Tonight’s disclosure about Ohio State football coach Jim Tressel is disappointing news, indeed, for Ohio State fans. Tressel failed to promptly report information about potential NCAA violations to institutional officials. As a result, Ohio State has self-reported an NCAA violation, has suspended Coach Tressel for two games, has fined him $250,000, and will issue a public reprimand and require Coach Tressel to make a public apology. The NCAA, of course, may impose additional sanctions or require additional actions.
I’ve read the Ohio State letter self-reporting the violations and listened to parts of tonight’s press conference about the matter, in which OSU Athletic Director Gene Smith, Coach Tressel, and OSU President E. Gordon Gee spoke.

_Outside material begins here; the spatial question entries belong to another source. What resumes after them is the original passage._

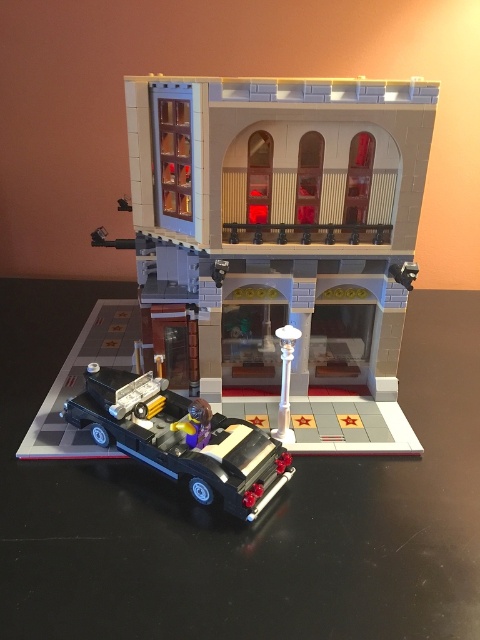
Question: Is matte gray building at center above black plastic car at lower left?

Choices:
 (A) yes
 (B) no

Answer: (A)

Question: Which of the following is the closest to the observer?

Choices:
 (A) black plastic car at lower left
 (B) matte gray building at center

Answer: (A)

Question: Can you confirm if matte gray building at center is bigger than black plastic car at lower left?

Choices:
 (A) yes
 (B) no

Answer: (A)

Question: Does matte gray building at center come behind black plastic car at lower left?

Choices:
 (A) yes
 (B) no

Answer: (A)

Question: Which of the following is the closest to the observer?

Choices:
 (A) (120, 429)
 (B) (373, 216)

Answer: (A)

I have some questions about what happened, but I’d prefer to reserve judgment until more information comes out. I think a big part of the puzzle will be the e-mails between Coach Tressel and the attorney who advised Tressel of the potential NCAA violations — and who apparently requested confidentiality because the information was obtained in the context of a federal drug trafficking investigation. How were the e-mails phrased? Did their contents reasonably suggest that Coach Tressel should be concerned about the safety of the unnamed players who allegedly were involved?
Sometimes I think we expect public figures — and in Ohio, the head football coach at Ohio State obviously is a public figure — to make snap judgments that stand up to the most rigorous 20-20 hindsight examination. In life, it rarely works out that way. For all of Ohio State’s focus on NCAA rules compliance, I doubt that Coach Tressel or anyone else has received training on what to do if they receive an email from an attorney reporting on potential rules violation information obtained during a federal criminal investigation, when the attorney requests strict confidentiality. Let’s at least wait until more information becomes available before we reach ultimate conclusions on the propriety of Coach Tressel’s conduct.